## EXTRACT PROVIDED
::::::::
Hadley is 28 when she first meets the glamorous young war hero at a party. Wholesome and a little old-fashioned, she's resigned to a spinsterish existence, living unmarried and unemployed in the upper floor of her sister's house. Ernest marries her and whisks her from St Louis to the whirlwind of 1920s Paris, where the likes of Ezra Pound, F Scott Fitzgerald and Gertrude Stein can be found thronging every boulevard.
Since we already know the end, the story possesses a classically tragic arc.
Soon after the birth of their son, Ernest becomes entangled with another woman, who is to become wife number two...and so on, because it doesn't end anywhere near there. Hadley goes on to marry a journalist she met in Paris and have an entirely satisfying married life the second go round.
Hadley is a touching character, dignified even as she loses almost everything she's loved, and making her goodness both convincing and interesting is an impressive feat.
The untold mystery for me is the repleteness of suicide in the Hemingway family tree. Hemingway's father, uncle, brother, sister, and grand-daughter all committed suicide, perhaps related to hemochromatosis, perhaps not, but it is an impressive history. This book could be titles 'The Good Wife" rather than 'The Paris Wife', but it makes an interesting read, and a different window through which to view the author.
::::::::
## SET TASK A
According to the book review, how old is Hadley when she first meets the young war hero?
## SET TASK B
Translate this sentence from the book review into Spanish: "Since we already know the end, the story possesses a classically tragic arc."

## INFORMATION SHOWN
::::::::
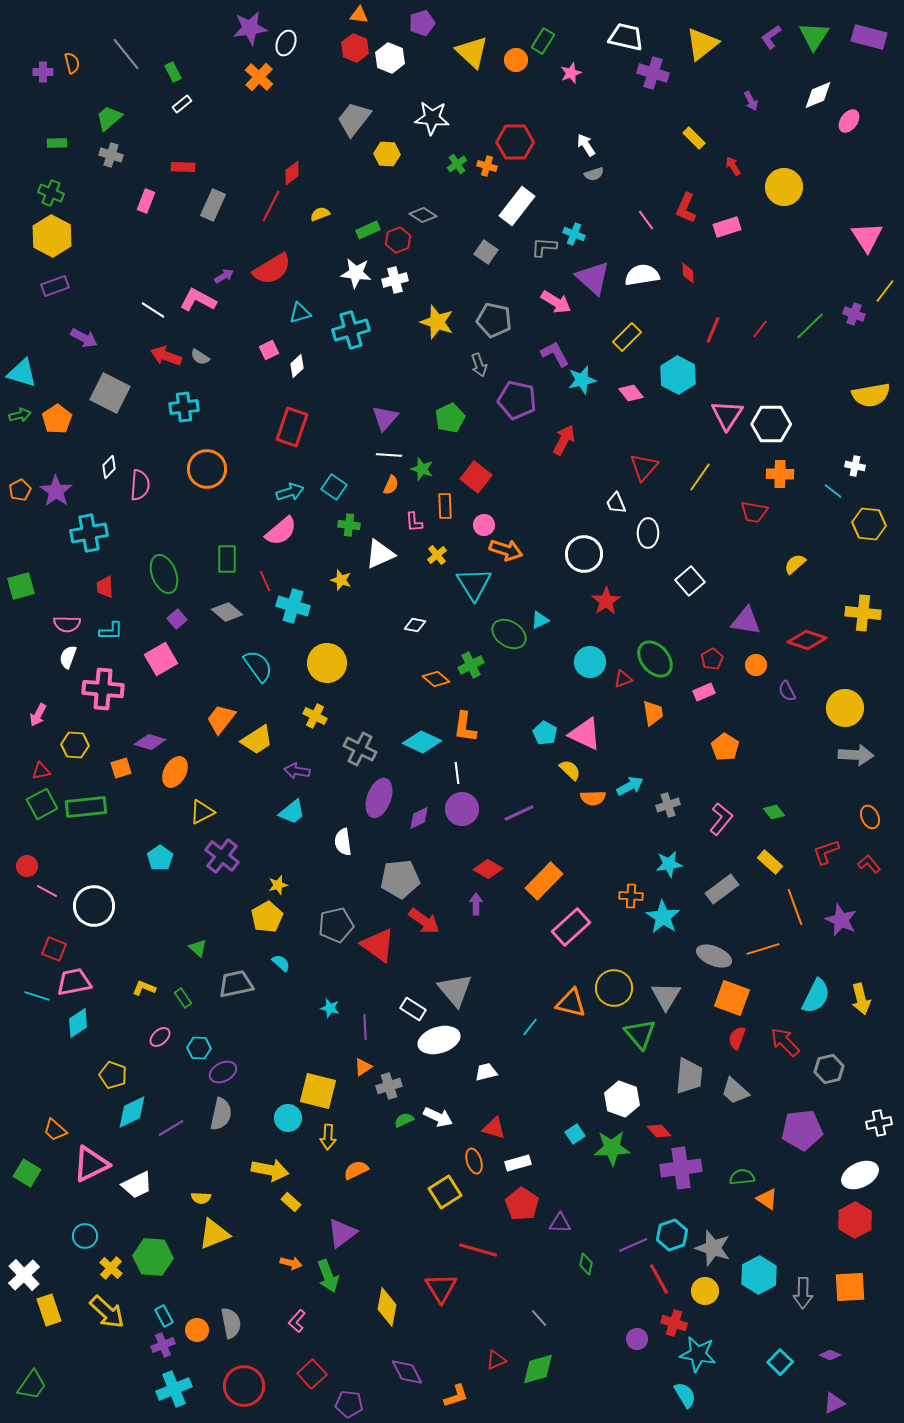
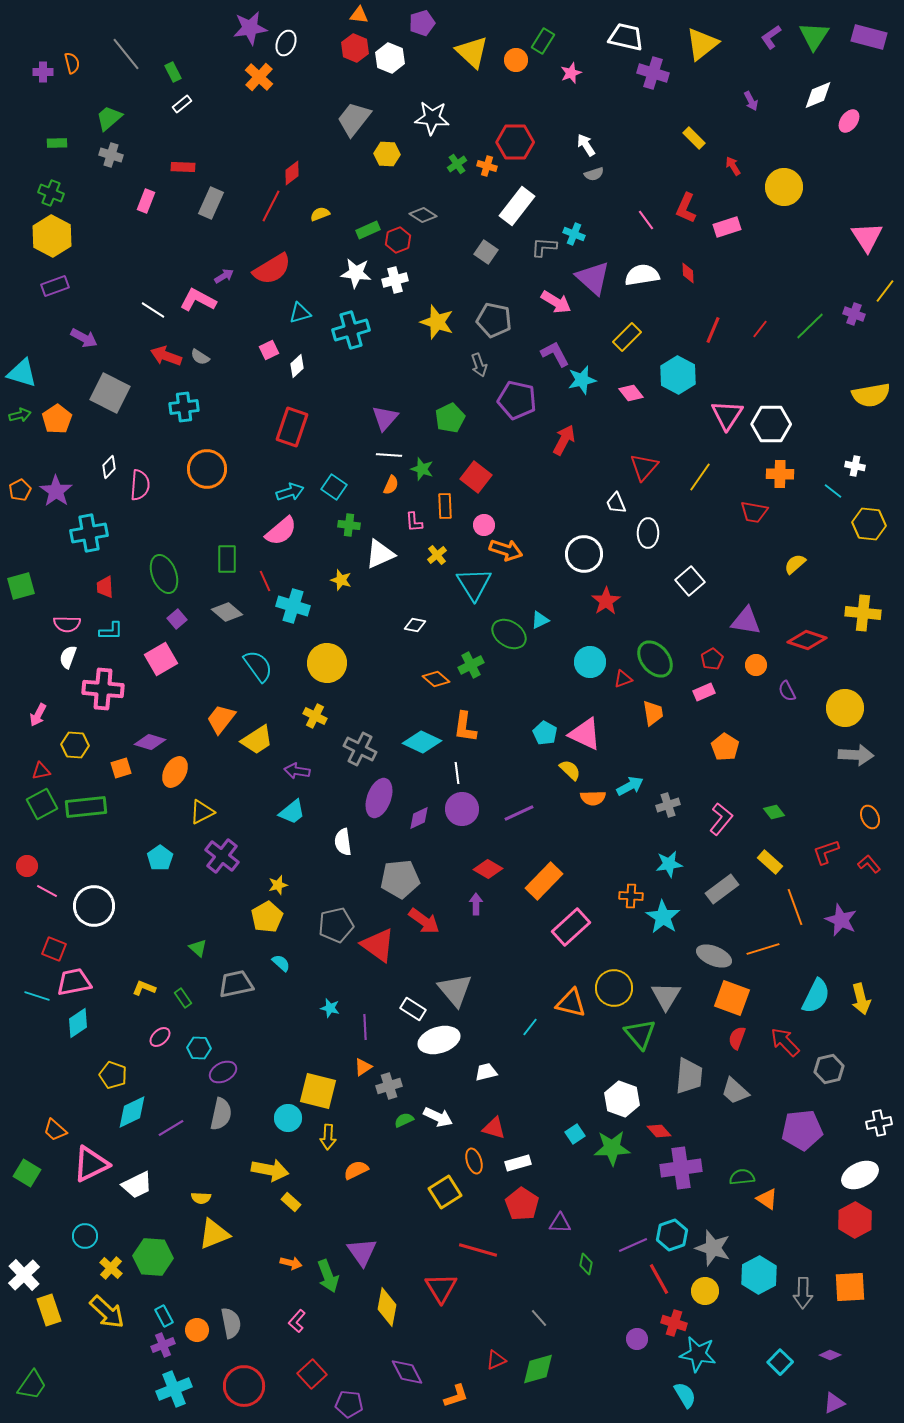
gray rectangle at (213, 205): moved 2 px left, 2 px up
purple triangle at (342, 1233): moved 20 px right, 19 px down; rotated 28 degrees counterclockwise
::::::::
## EXERCISE RESPONSE A
28

## EXERCISE RESPONSE B
Como ya conocemos el final, la historia posee un arco clásicamente trágico.